Joss Stone came to Central Park SummerStage on Friday night with a full soul band, complete with horns and backup singers. She’s just 20 years old and English, but she has decided her favorite music was made in the United States years before she was born: soul from about 1964 to 1974.
Joss Stone at Central Park SummerStage on Friday night.
On her albums, Ms. Stone uses hip-hop trappings like drum samples, synthesizers and guest rappers. Friday’s concert included a set by the rapper Common, who appears on her new album, “Introducing Joss Stone” (Virgin), and he joined her for their song, “Tell Me What We’re Gonna Do Now.” But most of Ms. Stone’s live set was unabashedly retro. After three albums and a lot of touring, her timing is starting to live up to her voice.
Ms. Stone wrote nearly all the lyrics on “Introducing,” with songs about breaking up, starting over and getting what she wants, which may well be music rather than a new man.

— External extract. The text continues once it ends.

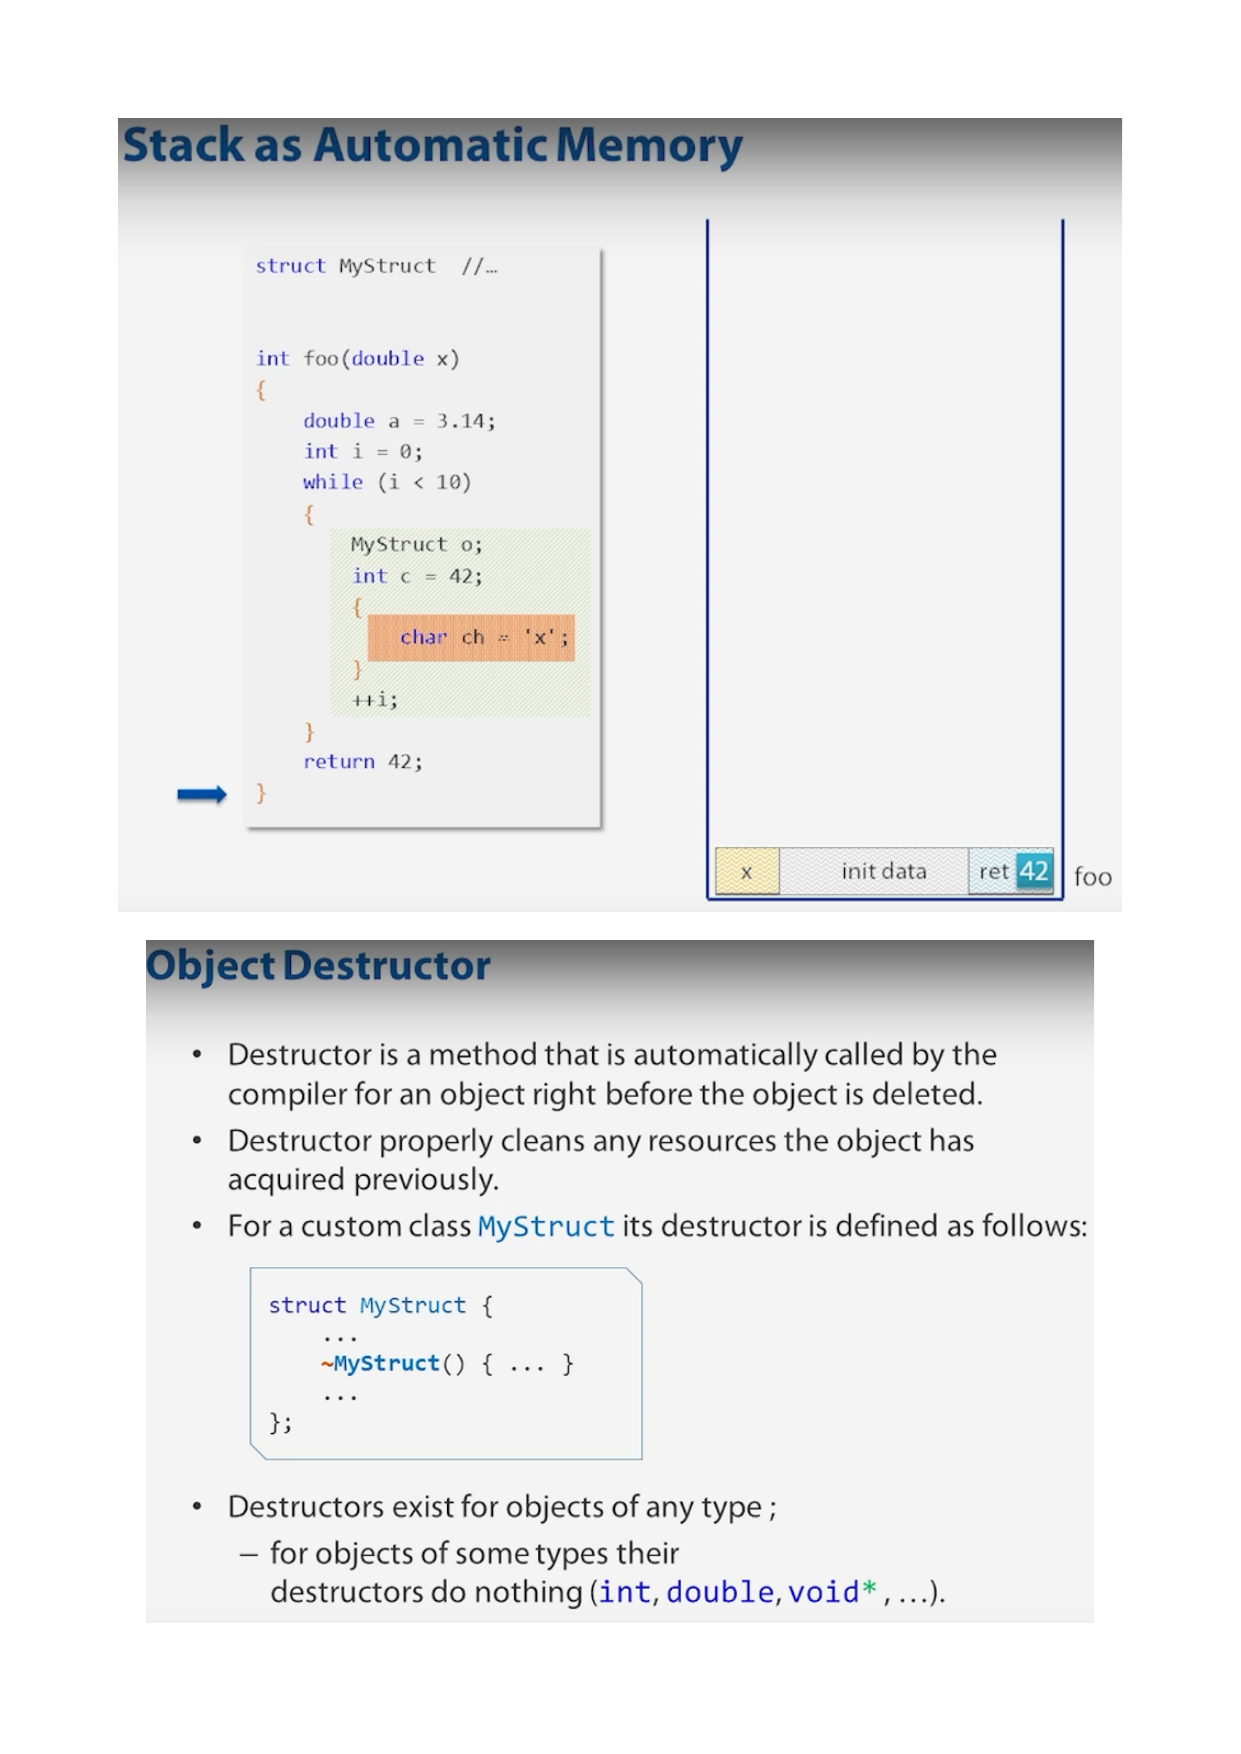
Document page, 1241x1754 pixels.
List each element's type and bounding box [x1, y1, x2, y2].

Her sources are obvious, from the New Orleans backbeat of “Put Your Hands on Me” to Al Green’s minor-key Memphis groove in “Music” to 1960s Aretha Franklin in “Tell Me ’Bout It.” Unlike Amy Winehouse, England’s current neo-soul darling, Ms. Stone doesn’t bring revisionism or shock value to her straightforward songs. While there aren’t many surprises, the songs provide enough traction to let her voice invoke desire, pain, anger, ache and resilience, especially onstage.
Ms. Stone is a soul fan in the era of R&B and “American Idol,” when disjointed vocal flourishes sometimes stand in for musical storytelling. She still had Mariah Carey moments when her voice dissolved into a whispery haze and hand-waving took over for singing. But for most of her set she connected with the songs: melting some notes and sharpening others, singing tartly or sweetly, sinuously dodging the beat or riding it with quick bursts of syllables. Instead of mimicking isolated phrases, as she did a few years ago, she is turning songs into narrative arcs.
Set aside, for the moment, the unfairness of a music business that senses more commercial potential in young Britons than in seasoned American soul singers — Bettye LaVette, Irma Thomas — who already have everything Ms. Stone is soaking up. Ms. Stone is learning the right things, and fast.
Common strives to be a benevolent rapper. He preached between songs about an all-embracing (but monotheistic) God and performed his respectful love letter, “The Light.” In a new song, “The People,” he presented himself as an advocate for “unsung heroes” and grumbled about being an also-ran at the Grammy Awards. His backup group relied on pop-jazz keyboard vamps, hinting at Gil Scott-Heron. But rather than come across as a goody-goody, Common also had songs about hot, tempting and treacherous women, and he brought a female fan onstage for some very close dancing. For Common, virtue doesn’t mean abstinence.